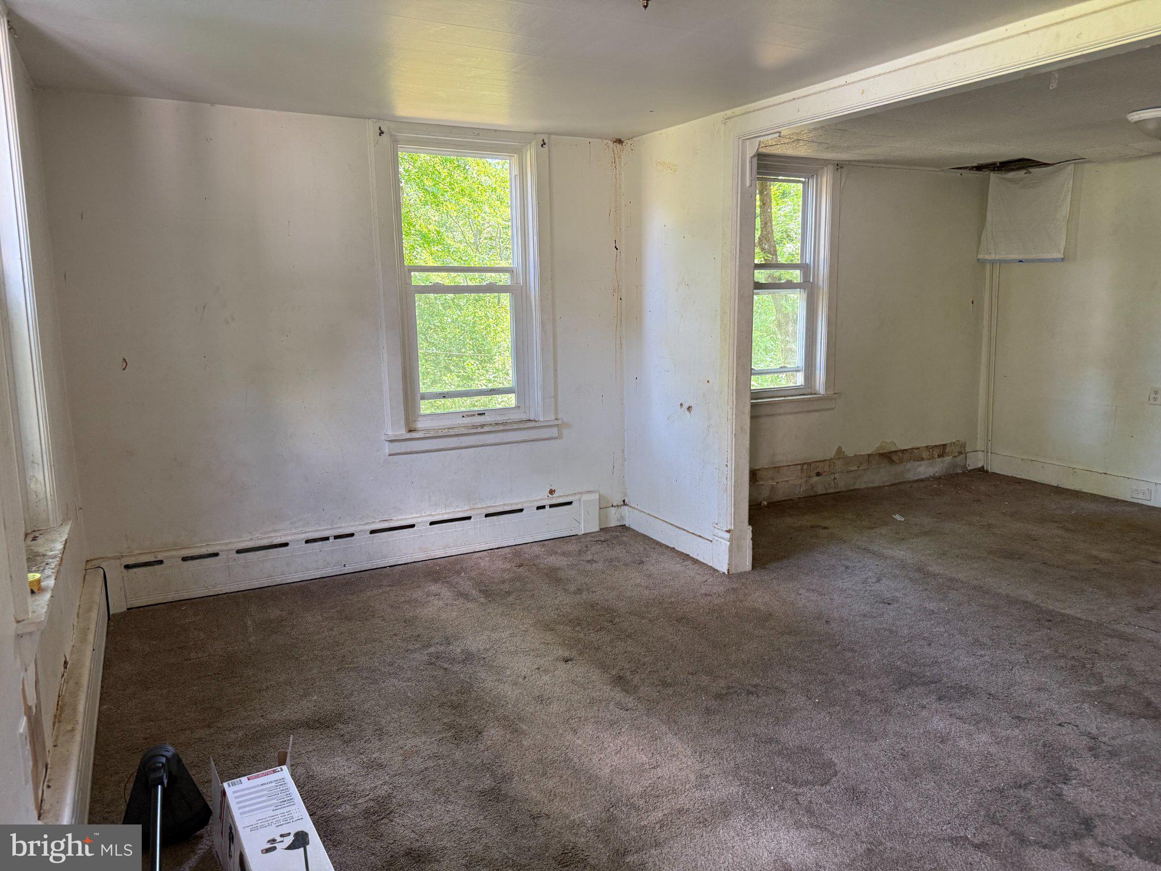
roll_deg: +1.0
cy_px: 436
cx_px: 580
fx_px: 805
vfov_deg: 56.8
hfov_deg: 71.6
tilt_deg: -9.8
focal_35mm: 24
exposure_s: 1/112
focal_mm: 6.76
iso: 200
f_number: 1.78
============================================================
_PROBLEM DESCRIPTION_
Transcribe every line of the listing above exactly; skip the pictures.

_EXERCISE ANSWER_
roll_deg: +1.0
cy_px: 436
cx_px: 580
fx_px: 805
vfov_deg: 56.8
hfov_deg: 71.6
tilt_deg: -9.8
focal_35mm: 24
exposure_s: 1/112
focal_mm: 6.76
iso: 200
f_number: 1.78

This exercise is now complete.